Extract each line from the entries below that has the string "Courtyard" in it.

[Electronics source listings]
◆ ◆ ◆ ◆ ◆

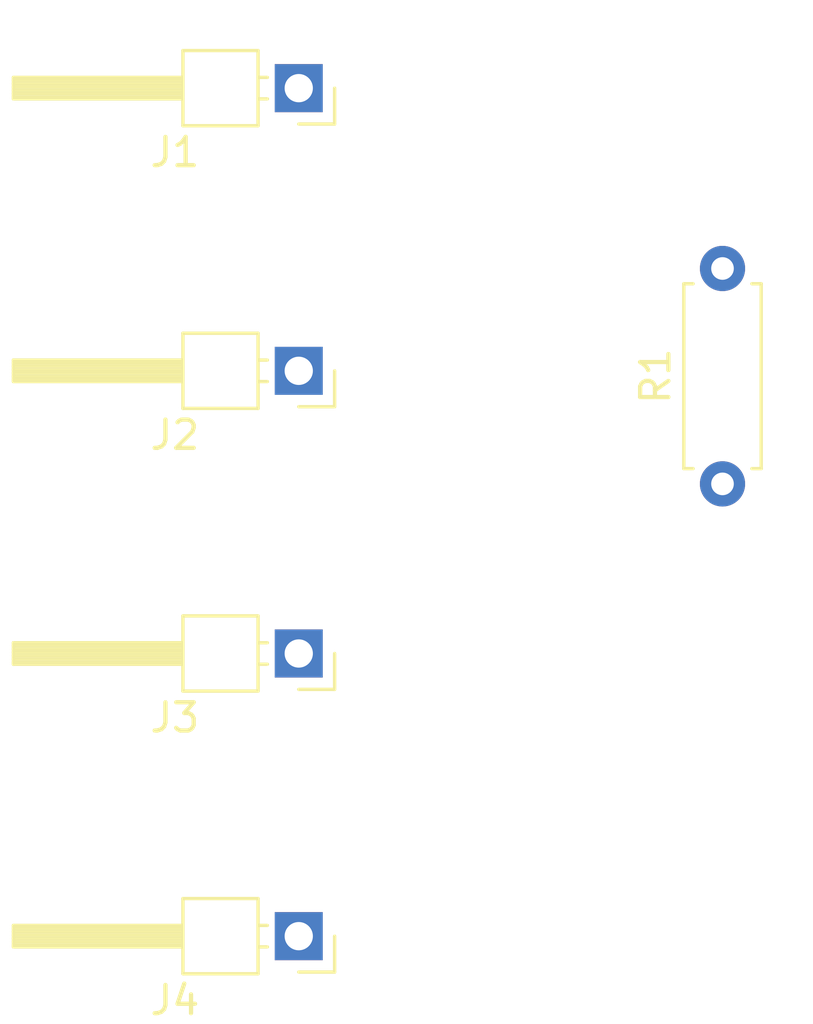
<source format=kicad_pcb>
(kicad_pcb
	(version 20240108)
	(generator "pcbnew")
	(generator_version "8.0")
	(general
		(thickness 1.6)
		(legacy_teardrops no)
	)
	(paper "A4")
	(layers
		(0 "F.Cu" signal)
		(31 "B.Cu" signal)
		(32 "B.Adhes" user "B.Adhesive")
		(33 "F.Adhes" user "F.Adhesive")
		(34 "B.Paste" user)
		(35 "F.Paste" user)
		(36 "B.SilkS" user "B.Silkscreen")
		(37 "F.SilkS" user "F.Silkscreen")
		(38 "B.Mask" user)
		(39 "F.Mask" user)
		(40 "Dwgs.User" user "User.Drawings")
		(41 "Cmts.User" user "User.Comments")
		(42 "Eco1.User" user "User.Eco1")
		(43 "Eco2.User" user "User.Eco2")
		(44 "Edge.Cuts" user)
		(45 "Margin" user)
		(46 "B.CrtYd" user "B.Courtyard")
		(47 "F.CrtYd" user "F.Courtyard")
		(48 "B.Fab" user)
		(49 "F.Fab" user)
		(50 "User.1" user)
		(51 "User.2" user)
		(52 "User.3" user)
		(53 "User.4" user)
		(54 "User.5" user)
		(55 "User.6" user)
		(56 "User.7" user)
		(57 "User.8" user)
		(58 "User.9" user)
	)
	(setup
		(pad_to_mask_clearance 0)
		(allow_soldermask_bridges_in_footprints no)
		(pcbplotparams
			(layerselection 0x00010fc_ffffffff)
			(plot_on_all_layers_selection 0x0000000_00000000)
			(disableapertmacros no)
			(usegerberextensions no)
			(usegerberattributes yes)
			(usegerberadvancedattributes yes)
			(creategerberjobfile yes)
			(dashed_line_dash_ratio 12.000000)
			(dashed_line_gap_ratio 3.000000)
			(svgprecision 4)
			(plotframeref no)
			(viasonmask no)
			(mode 1)
			(useauxorigin no)
			(hpglpennumber 1)
			(hpglpenspeed 20)
			(hpglpendiameter 15.000000)
			(pdf_front_fp_property_popups yes)
			(pdf_back_fp_property_popups yes)
			(dxfpolygonmode yes)
			(dxfimperialunits yes)
			(dxfusepcbnewfont yes)
			(psnegative no)
			(psa4output no)
			(plotreference yes)
			(plotvalue yes)
			(plotfptext yes)
			(plotinvisibletext no)
			(sketchpadsonfab no)
			(subtractmaskfromsilk no)
			(outputformat 1)
			(mirror no)
			(drillshape 1)
			(scaleselection 1)
			(outputdirectory "")
		)
	)
	(net 0 "")
	(net 1 "VCC")
	(net 2 "GND")
	(net 3 "/BUS0")
	(net 4 "/BUS1")
	(footprint "Resistor_THT:R_Axial_DIN0207_L6.3mm_D2.5mm_P7.62mm_Horizontal" (layer "F.Cu") (at 175 104 90))
	(footprint "Connector_PinHeader_2.54mm:PinHeader_1x01_P2.54mm_Horizontal" (layer "F.Cu") (at 160 120 180))
	(footprint "Connector_PinHeader_2.54mm:PinHeader_1x01_P2.54mm_Horizontal" (layer "F.Cu") (at 160 90 180))
	(footprint "Connector_PinHeader_2.54mm:PinHeader_1x01_P2.54mm_Horizontal" (layer "F.Cu") (at 160 110 180))
	(footprint "Connector_PinHeader_2.54mm:PinHeader_1x01_P2.54mm_Horizontal" (layer "F.Cu") (at 160 100 180))
)

</source>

◆ ◆ ◆ ◆ ◆

__YOUR RESPONSE__
		(46 "B.CrtYd" user "B.Courtyard")
		(47 "F.CrtYd" user "F.Courtyard")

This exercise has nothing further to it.